Plus concrètement, un enseignant est capable de formuler un objectif
comme « intégrer la classe inversée dans sa
pratique » et il est capable de poursuivre son objectif en
participant, par exemple, à un MOOC qui traite de ce sujet, en consultant
des tutoriels sur la réalisation de capsules vidéos ou en lisant
des articles scientifiques au sujet de méthodes pédagogiques
actives.
2.2. Le numérique et l’agentivité des enseignants
Notre présupposé de départ est que le numérique
peut contribuer à l’agentivité en ce sens qu’il offre
l’occasion à l’enseignant d’exercer sa capacité
à sélectionner et à séquencer des ressources de
développement professionnel selon le contenu, le niveau de
difficulté, le soutien offert, etc. En permettant aux enseignants
d’exercer un certain contrôle, on stimule le développement de
stratégies de régulation (Vandewaetere, 2011).

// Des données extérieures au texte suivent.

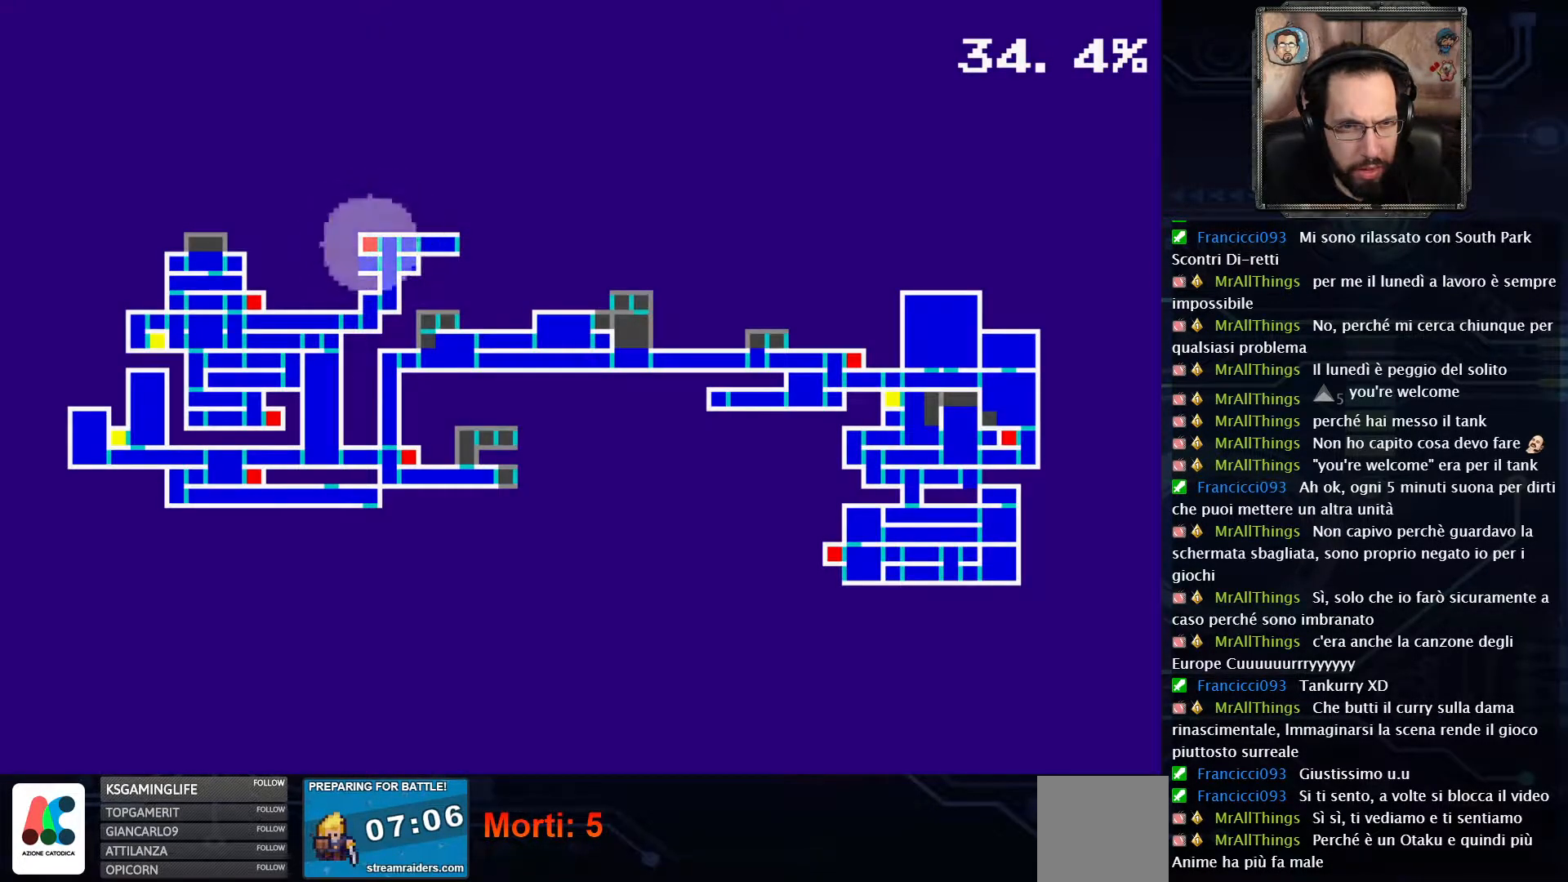
{"buttons": [], "left_stick": "center", "right_stick": "center", "events": []}
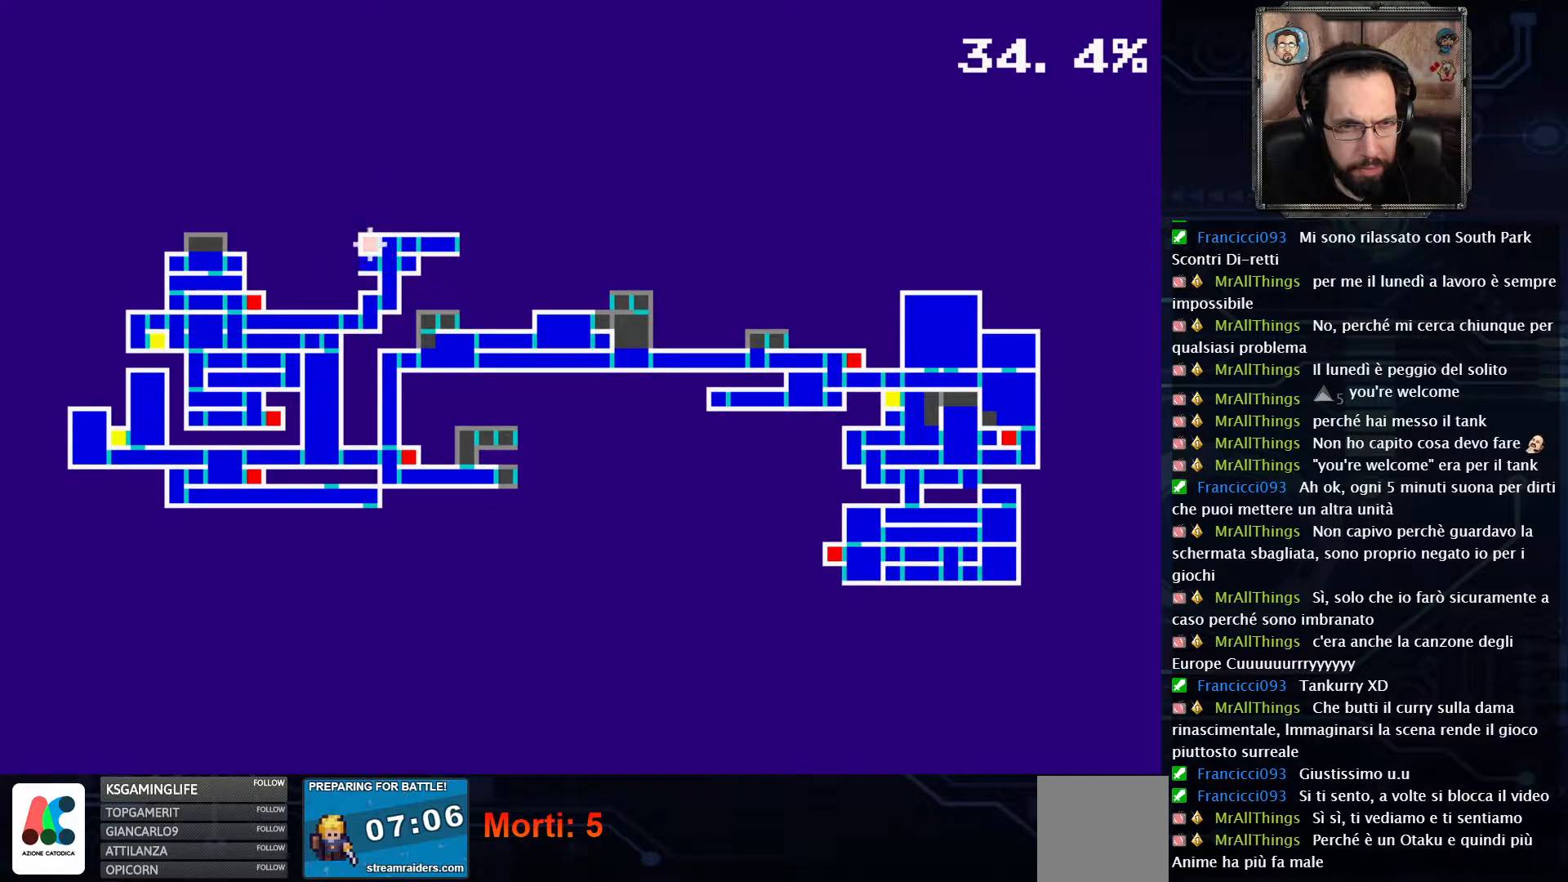
{"buttons": [], "left_stick": "center", "right_stick": "center", "events": []}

Cependant, trop miser sur le numérique pourrait inhiber le transfert ou
l’émergence de stratégies de régulation soutiennent
Goodyear et al. (Goodyear et al., 2014).
Le processus de codesign réalisé avec des enseignants a
d’abord conduit à repérer quatre grands buts motivationnels
qui ont par la suite servi au développement de la plateforme (Deschênes et Laferrière, 2019) :
1. Faire du développement professionnel une priorité ;
2. Poser un regard réflexif sur l’innovation;
3. Faciliter l’accès aux ressources pour :
a. Mieux connaitre les occasions de développement
professionnel ;
b. Accéder aux activités de développement professionnel
les plus appropriées ;
4. Faciliter les échanges et le partage pour :
a. Obtenir un accompagnement informel ;
b. Apprendre des autres et avec les autres.
Pour chacun des buts, les enseignants ont identifié les
fonctionnalités qui leur permettraient d’atteindre ces buts.

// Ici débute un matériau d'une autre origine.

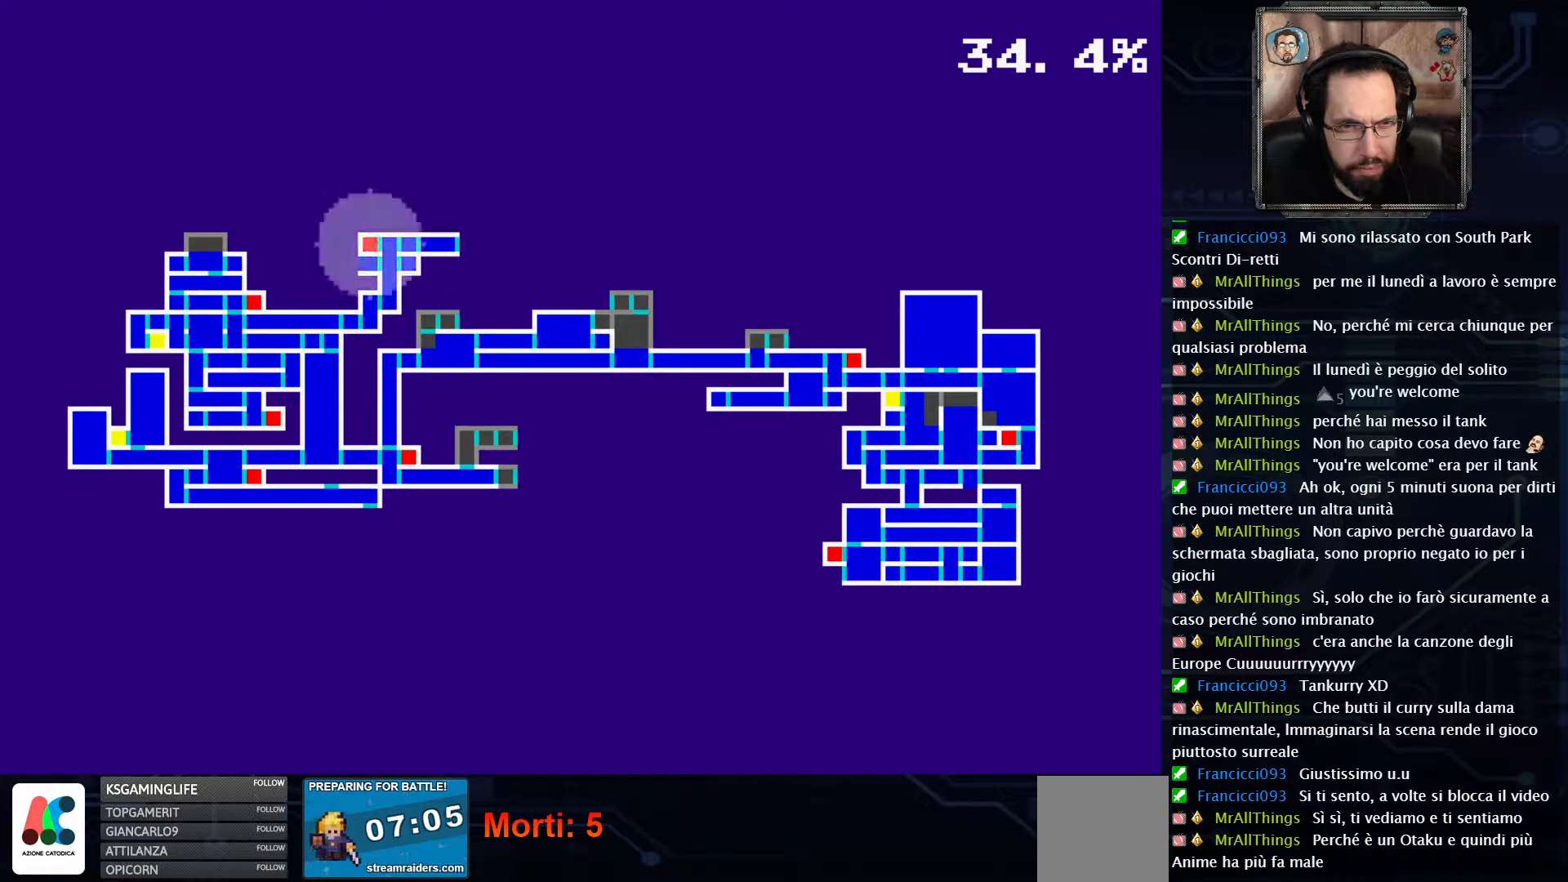
{"buttons": [], "left_stick": "center", "right_stick": "center", "events": []}
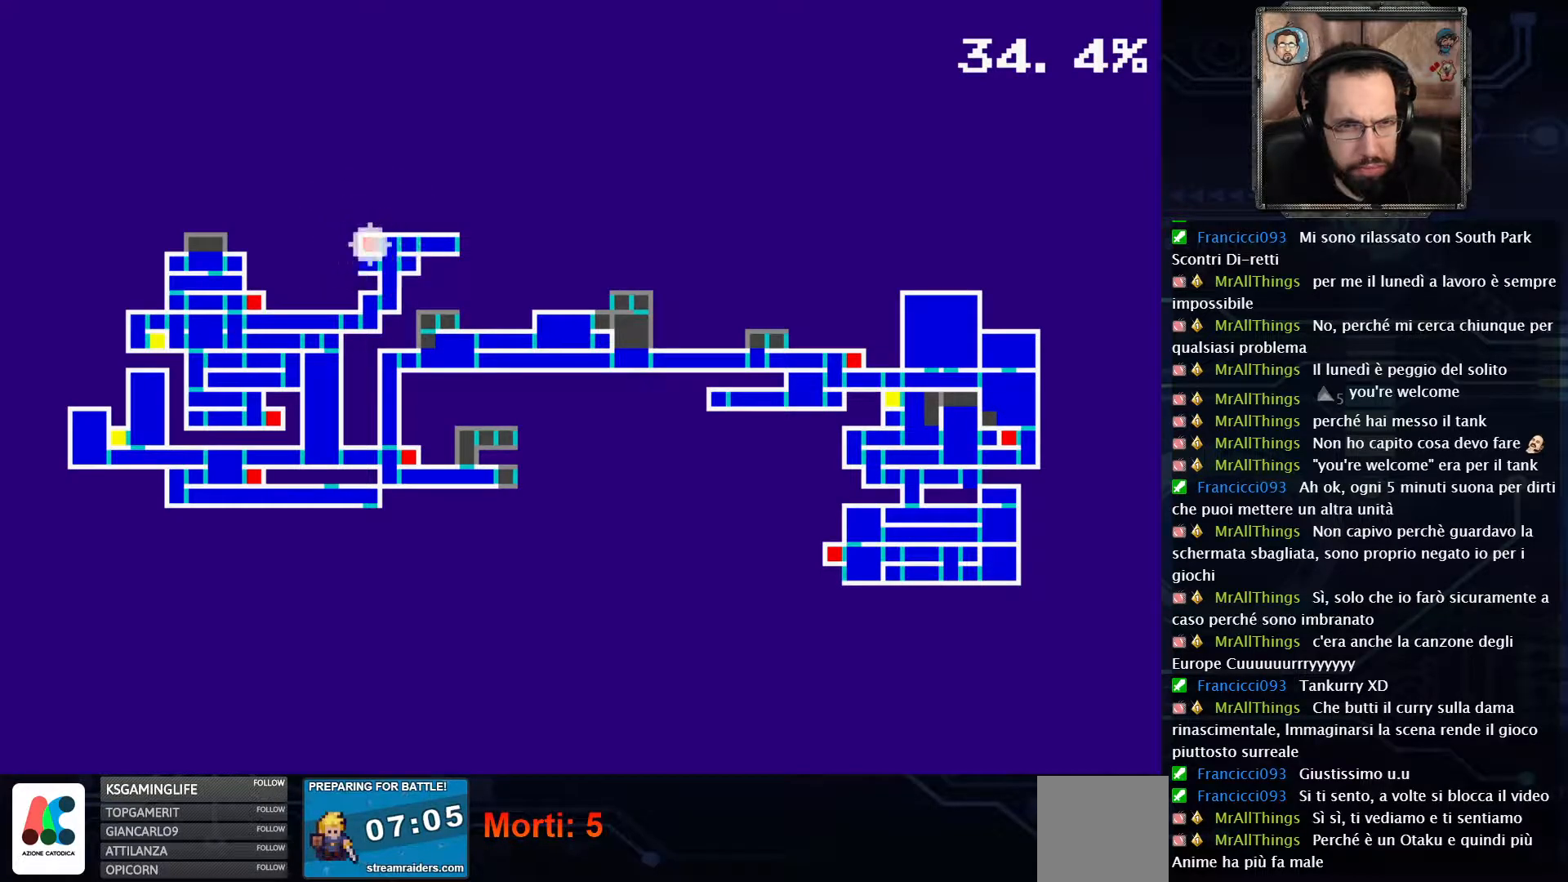
{"buttons": [], "left_stick": "center", "right_stick": "center", "events": []}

Concernant les troisième et quatrième buts, c’est à
dire l’accès aux ressources ainsi que la facilitation des
échanges et le partage, les fonctionnalités
suggérées faisaient référence aux
propriétés des systèmes de recommandations.
2.3. Les systèmes de recommandations
Les systèmes de recommandations sont des outils et techniques qui
suggèrent les items (des vidéos, des livres, par exemple) les plus
susceptibles d’intéresser un utilisateur (Ricci et al., 2015).
Ils utilisent des algorithmes qui se basent notamment sur la navigation des
utilisateurs, les recherches qu’ils font, leurs achats et leurs
préférences (Konstan et Riedl, 2012).
Ainsi, il semblait plausible de penser, tout comme Dillenbourg (Dillenbourg, 2002),
que les systèmes de recommandations étaient une piste
intéressante à explorer puisqu’ils peuvent guider
l’enseignant dans la sélection de ressources à travers un
très grand nombre d’entre-elles, tout en évitant le
piège de trop structurer les interactions personne-machine.
Les préférences peuvent s’exprimer de façon
implicite ou explicite (Ricci et al., 2015).
Les préférences implicites sont collectées à partir
des actions des utilisateurs, le plus souvent à leur insu : cliquer
sur un lien, acheter un produit, suivre une personne sur un réseau
social, etc. Dans le cas des préférences explicites, le
système demande à l’utilisateur d’évaluer un
item. Cela peut être fait à l’aide de différents
dispositifs : une échelle de 0 à 5 étoiles, avec ou
sans les demies, avec ou sans guide de calibration ; un dispositif de votes
positifs ou négatifs, ou de votes positifs seulement, etc. Ces
données sont plus difficiles à collecter puisqu’elles
nécessitent l’action de l’utilisateur qui doit fournir un
effort, contrairement à la collecte de données implicites.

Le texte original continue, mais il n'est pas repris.